Pretty Room, Good Food, But A Bargain?

DINING OUT

August 07, 1994|By ELIZABETH LARGE

Pavilion at the Walters, Walters Art Gallery, 600 N. Charles St., (410) 727-2233. Open Tuesdays to Sundays for lunch, Thursdays and Fridays for dinner, Sundays for brunch. AE, MC, V. No smoking. Prices: appetizers, $3.50-$5.50, entrees, $8.95-$16.95. ***

Up until now I've felt that the Pavilion at the Walters was one of the city's most underrated restaurants -- at least for dinner. A high-profile site for elegant lunches, the Pavilion has always been empty when I've eaten there at night.

Now, however, the museum's restaurant has gotten national recognition. Not for the architecturally splendid setting. Not so much for the food, most of which is inventive and much of which is very good. But for being one of the best bargains in the area.

According to a recent Zagat survey, large numbers of local people voted the Pavilion one of Baltimore's 24 "best meal deals," along with places like Attman's Deli and the Woman's Industrial Exchange. In fact, the Pavilion was among the top-five bargain restaurants in Baltimore.

This distinction amazes me. Although the Pavilion has many virtues, you pay for them.

Maybe things have changed, I thought to myself. I knew that chef Mark Hofmann, who was responsible for the Pavilion's food when it opened three years ago, had left. And I knew changes had been planned to the menu. I had been meaning to return, and this survey gave me the excuse I needed.

But my heart sank as I stood at the top of the grand entry stairway and surveyed the dining room. It was as spectacular as ever -- an airy, open space two stories high, the classically inspired architecture dominated by a fountain and a bronze sculpture of a boy feeding grapes to a panther cub. Every table was beautifully appointed. And every table was empty.

This is not a good sign in a restaurant. Not at 7:30 on a Thursday night. You wonder how Zagat ever came up with a large number of people who had even heard of the Pavilion, let alone were competent to judge it as a good deal.

We ate in lonely splendor that evening. (Two other people did come in during the couple of hours we were there.) My fears were groundless: We had a fine meal. But at about $30 a person, it would have been stretching things to call it a bargain.

The dinner menu seems much the same as it was previously -- in spirit if not in actual content. Rumor had it that the Pavilion would be emphasizing healthier fare, but that doesn't seem to have happened. There are a few more dishes on the menu than I remember, and they are, perhaps, a bit more exotic -- with influences from the Mediterranean and Asia.

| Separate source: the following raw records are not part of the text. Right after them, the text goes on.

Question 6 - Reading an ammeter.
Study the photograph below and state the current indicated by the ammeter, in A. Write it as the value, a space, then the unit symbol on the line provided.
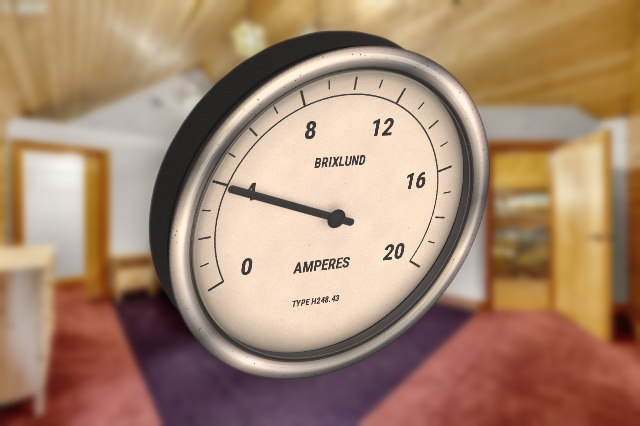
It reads 4 A
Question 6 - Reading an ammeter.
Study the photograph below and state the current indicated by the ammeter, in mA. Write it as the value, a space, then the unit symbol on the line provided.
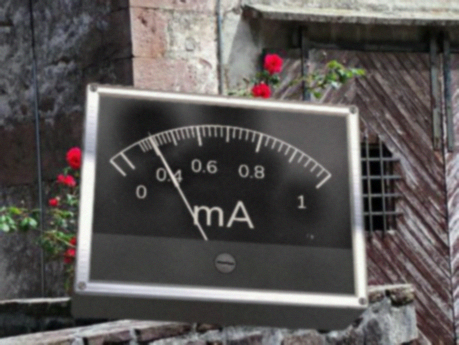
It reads 0.4 mA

But it seems to me that the lobster and corn chowder has been on the menu since the beginning. As well it should have been, with its smooth, sensuous creaminess, luscious pieces of lobster and golden flecks of corn. And the Pavilion has long been known for its seared tuna (which I didn't order this time but which has always been wonderful).

You can begin with four Thai dim sum, the fried won-ton wrappers stuffed with a spicy chopped shrimp mixture and arranged on a bed of matchstick vegetables with an intriguingly sweet sauce. Good, but even better was a wedge of soft, warm brie cheese with slivers of grilled red pepper and -- oh, joy -- fresh, ripe pineapple and mango, grilled so they were still warm.

Fresh fruits and interesting fresh vegetables were woven throughout our meal -- one of the real pluses of our dinner. Two loin lamb chops and herbed couscous were good, but the grilled peppers, eggplant, zucchini and fennel on the same plate were so appealing they overshadowed what they accompanied. Shrimp Moroccan Style was spicier than I would season it, but the combination of peppers, currants, sugar snap peas, carrots and fresh pineapple more than made up for it. The best of our main courses was one fine broiled crab cake, mostly back fin, on a bed of fettuccine with brilliant green sugar snap peas and roasted red peppers.

The dessert menu has such delights as a split of champagne with chocolates and strawberries, and a "chef's extravaganza" of the day. I recommend a cappuccino served with a raisin biscotti for something light, or an incredible chocolate macadamia nut brownie for a total pig-out.

I stopped by the next day to see if the Pavilion's lunch was the bargain meal. Certainly business was better, and I was interested to see that the lunch menu had become more egalitarian (with more, and more conventional, sandwiches) and slightly less expensive. Still, it's hard to see how you could get out for much under $10 or $15 a person.

The food didn't quite live up to dinner the night before, although a salad nicoise made with seared rare tuna, baby green beans, Euromix lettuces, new potatoes and capers came close. But the cheeses on a fruit and cheese plate were pretty uninteresting, while ravioli with wild mushrooms were drowning in their cream sauce. Calamari with honey mustard and Thai dipping sauce needed to be fried a bit longer.

When you consider you're eating in one of Baltimore's most appealing dining rooms, such minor complaints hardly seem to matter. But I came away still puzzled as to why the restaurant would be voted one of Baltimore's top-five bargains, and I still can't figure out why business isn't better.